No problem! On your server:
```
cd path/to/repo
git pull origin master
```
Let's put this presentation online!
===
```
#In my github account, create repo intro2github
#On my server:
mkdir ~/git/intro2github.git
cd ~/git/intro2github.git
git init
git remote add origin https://github.com/molpopgen/intro2github.git
#Copy files to my server from laptop
rsync -avr ~/Dropbox/githubHOWTO/*.md ~/Dropbox/githubHOWTO/*.png $LINUXBOX:~/git/intro2github.git
#Back on my server
git add *.md *.png -m "new files added"
git push origin master
```
Tips and Tricks
===
The following slides are probably too much for an intro, but show how to do some more advanced git-related things.
Creating a "release"
===
When you publish, it is a good idea to make the __exact__ scripts available. I do this by "tagging" the published version of the code with a particular release number:
```
git tag 0.1.0 -m "Corresponds to publication PMID 123456"
git push origin 0.1.0
```
Then, reponame-0.1.0.tar.gz can be downloaded from the "releases" link from the github page for the project.
Dealing with other people
===
Other projects may not do releases. Rather, there may only be a "master" branch. How can you tell anyone what version you used? Easy--use ["submodules"](http://git-scm.com/docs/git-submodule) to freeze the version in time.
```
git submodule add https://github.com/samtools/samtools.git
```
Now, whatever code exists __RIGHT NOW__ in samtools is what you are using. If there is an important bugfix, you can update your submodule (see above link).
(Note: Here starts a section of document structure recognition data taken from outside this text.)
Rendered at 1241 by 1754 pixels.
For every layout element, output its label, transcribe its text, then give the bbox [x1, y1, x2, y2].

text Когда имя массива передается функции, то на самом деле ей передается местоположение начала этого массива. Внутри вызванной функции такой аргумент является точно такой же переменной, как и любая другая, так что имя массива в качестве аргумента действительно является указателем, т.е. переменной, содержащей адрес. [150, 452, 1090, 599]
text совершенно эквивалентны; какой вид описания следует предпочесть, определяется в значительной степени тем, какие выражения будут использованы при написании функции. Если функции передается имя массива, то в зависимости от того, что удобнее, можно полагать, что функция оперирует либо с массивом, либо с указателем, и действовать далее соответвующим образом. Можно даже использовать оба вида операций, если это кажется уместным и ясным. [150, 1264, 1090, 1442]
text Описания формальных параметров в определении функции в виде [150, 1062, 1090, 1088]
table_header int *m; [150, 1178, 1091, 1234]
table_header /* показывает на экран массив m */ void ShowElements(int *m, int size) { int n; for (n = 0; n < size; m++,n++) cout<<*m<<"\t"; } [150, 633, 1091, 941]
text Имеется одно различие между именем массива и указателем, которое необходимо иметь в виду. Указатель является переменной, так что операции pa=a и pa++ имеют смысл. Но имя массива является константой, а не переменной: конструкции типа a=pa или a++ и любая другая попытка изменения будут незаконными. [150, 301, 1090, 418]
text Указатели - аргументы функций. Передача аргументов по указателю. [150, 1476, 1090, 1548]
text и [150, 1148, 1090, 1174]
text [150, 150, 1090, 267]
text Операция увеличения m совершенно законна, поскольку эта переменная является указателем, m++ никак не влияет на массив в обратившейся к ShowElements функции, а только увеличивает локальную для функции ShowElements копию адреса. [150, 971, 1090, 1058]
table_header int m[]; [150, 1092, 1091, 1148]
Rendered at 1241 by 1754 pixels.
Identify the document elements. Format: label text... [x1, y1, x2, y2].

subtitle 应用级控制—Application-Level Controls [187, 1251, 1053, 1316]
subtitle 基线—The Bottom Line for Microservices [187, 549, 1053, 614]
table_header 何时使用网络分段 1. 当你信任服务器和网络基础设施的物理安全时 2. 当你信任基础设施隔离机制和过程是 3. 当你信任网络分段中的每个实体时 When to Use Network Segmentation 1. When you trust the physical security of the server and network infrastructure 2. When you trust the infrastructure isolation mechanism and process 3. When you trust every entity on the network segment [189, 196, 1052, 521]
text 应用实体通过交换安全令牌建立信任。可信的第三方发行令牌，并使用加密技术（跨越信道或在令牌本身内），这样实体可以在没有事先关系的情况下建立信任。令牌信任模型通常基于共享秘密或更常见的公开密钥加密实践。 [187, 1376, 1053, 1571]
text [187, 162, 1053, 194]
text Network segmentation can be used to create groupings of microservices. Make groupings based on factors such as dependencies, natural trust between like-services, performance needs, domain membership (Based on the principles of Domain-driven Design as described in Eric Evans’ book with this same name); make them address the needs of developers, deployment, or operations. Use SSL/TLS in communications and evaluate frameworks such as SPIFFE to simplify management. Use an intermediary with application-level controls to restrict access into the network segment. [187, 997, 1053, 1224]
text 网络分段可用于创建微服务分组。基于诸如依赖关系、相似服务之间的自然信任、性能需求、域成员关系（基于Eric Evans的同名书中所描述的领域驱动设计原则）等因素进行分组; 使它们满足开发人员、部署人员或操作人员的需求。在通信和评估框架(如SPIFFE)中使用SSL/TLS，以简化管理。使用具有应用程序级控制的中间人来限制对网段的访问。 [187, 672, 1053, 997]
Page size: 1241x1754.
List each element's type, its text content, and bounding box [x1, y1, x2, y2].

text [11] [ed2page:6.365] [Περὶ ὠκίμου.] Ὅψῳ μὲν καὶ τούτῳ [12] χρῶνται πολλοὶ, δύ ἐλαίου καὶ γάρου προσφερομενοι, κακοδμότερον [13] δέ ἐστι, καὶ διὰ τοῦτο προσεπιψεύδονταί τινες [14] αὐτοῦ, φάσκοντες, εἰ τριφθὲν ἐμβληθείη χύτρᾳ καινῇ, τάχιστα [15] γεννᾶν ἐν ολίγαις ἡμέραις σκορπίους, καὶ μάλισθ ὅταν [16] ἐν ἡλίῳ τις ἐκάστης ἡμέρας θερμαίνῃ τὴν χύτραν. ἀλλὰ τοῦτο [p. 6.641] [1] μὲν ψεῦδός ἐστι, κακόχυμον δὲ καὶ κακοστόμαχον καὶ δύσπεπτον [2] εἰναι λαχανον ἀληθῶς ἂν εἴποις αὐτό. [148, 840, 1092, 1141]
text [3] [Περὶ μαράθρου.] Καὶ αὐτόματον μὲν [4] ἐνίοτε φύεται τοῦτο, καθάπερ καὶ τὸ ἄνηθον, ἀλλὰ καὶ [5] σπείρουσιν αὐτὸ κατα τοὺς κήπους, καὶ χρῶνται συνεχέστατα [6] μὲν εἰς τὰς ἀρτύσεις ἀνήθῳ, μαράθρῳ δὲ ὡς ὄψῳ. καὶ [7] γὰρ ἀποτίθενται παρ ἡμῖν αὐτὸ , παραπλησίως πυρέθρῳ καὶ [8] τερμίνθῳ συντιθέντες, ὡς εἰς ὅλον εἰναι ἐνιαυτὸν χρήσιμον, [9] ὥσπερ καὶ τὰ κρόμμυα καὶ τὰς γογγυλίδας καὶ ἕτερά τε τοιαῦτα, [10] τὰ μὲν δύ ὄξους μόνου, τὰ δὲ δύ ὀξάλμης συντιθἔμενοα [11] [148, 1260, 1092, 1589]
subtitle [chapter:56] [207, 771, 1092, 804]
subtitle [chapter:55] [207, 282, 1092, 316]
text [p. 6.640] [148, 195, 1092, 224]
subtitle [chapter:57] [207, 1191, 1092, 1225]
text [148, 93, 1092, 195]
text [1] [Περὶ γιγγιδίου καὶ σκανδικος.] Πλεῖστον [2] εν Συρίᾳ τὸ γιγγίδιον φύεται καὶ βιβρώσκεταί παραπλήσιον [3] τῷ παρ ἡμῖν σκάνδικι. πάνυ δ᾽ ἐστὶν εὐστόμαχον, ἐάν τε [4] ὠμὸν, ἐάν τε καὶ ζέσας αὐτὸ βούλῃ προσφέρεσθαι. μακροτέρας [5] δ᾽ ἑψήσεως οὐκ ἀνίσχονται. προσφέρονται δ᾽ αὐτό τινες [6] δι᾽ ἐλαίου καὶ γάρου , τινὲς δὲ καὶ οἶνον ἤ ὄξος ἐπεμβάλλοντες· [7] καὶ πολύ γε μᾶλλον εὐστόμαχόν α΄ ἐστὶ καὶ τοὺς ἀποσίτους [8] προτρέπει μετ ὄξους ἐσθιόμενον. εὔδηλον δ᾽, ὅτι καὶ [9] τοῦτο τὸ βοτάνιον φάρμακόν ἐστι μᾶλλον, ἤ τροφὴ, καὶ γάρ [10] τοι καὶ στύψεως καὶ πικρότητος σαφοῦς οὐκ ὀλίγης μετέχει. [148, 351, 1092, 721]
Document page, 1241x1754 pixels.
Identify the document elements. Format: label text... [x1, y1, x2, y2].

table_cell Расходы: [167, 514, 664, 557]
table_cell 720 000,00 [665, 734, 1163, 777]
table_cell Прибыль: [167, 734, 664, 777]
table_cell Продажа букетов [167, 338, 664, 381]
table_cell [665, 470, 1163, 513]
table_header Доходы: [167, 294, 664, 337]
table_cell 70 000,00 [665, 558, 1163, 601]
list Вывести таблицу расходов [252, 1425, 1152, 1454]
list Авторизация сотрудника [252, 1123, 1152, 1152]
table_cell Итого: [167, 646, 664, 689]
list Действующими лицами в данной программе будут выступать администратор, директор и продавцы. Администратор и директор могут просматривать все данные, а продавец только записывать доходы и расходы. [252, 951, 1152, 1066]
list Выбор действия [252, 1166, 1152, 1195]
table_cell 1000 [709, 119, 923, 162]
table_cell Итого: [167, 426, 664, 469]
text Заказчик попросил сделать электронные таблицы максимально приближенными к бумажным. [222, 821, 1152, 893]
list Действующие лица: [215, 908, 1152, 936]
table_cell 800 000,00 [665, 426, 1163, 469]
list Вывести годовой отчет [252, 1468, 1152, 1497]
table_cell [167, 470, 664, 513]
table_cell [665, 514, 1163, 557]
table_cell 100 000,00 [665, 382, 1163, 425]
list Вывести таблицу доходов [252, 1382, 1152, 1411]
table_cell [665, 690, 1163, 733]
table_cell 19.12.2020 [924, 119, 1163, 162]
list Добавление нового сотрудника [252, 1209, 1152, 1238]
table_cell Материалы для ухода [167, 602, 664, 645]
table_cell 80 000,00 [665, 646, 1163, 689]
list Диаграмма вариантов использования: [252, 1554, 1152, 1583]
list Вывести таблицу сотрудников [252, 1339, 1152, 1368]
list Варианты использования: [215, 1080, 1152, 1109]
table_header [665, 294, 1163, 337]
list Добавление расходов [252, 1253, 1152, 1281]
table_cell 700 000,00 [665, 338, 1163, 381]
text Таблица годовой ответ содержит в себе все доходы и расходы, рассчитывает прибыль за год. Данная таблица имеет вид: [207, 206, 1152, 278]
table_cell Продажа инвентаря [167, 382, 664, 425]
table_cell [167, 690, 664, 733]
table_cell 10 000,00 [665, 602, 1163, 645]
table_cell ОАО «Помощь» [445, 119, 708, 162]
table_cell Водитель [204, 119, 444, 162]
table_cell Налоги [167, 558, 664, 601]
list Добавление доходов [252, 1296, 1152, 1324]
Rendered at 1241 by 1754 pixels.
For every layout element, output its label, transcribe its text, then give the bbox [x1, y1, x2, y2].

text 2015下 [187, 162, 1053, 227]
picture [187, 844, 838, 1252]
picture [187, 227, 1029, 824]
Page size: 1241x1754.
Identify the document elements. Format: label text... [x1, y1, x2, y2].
Good practices = reproducible research
===
Git != reproducibility!
Too many projects do not release version numbers, which is a __HUGE__ problem because results may not be reproducible. See PACbio's [blasr](https://github.com/PacificBiosciences/blasr) project as an example of this problem.
When you organize your code, and make it public, be better than your average bioinformatician (honestly, that often just means writing a README in complete sentences and releasing a "tag" corresponding to the published version).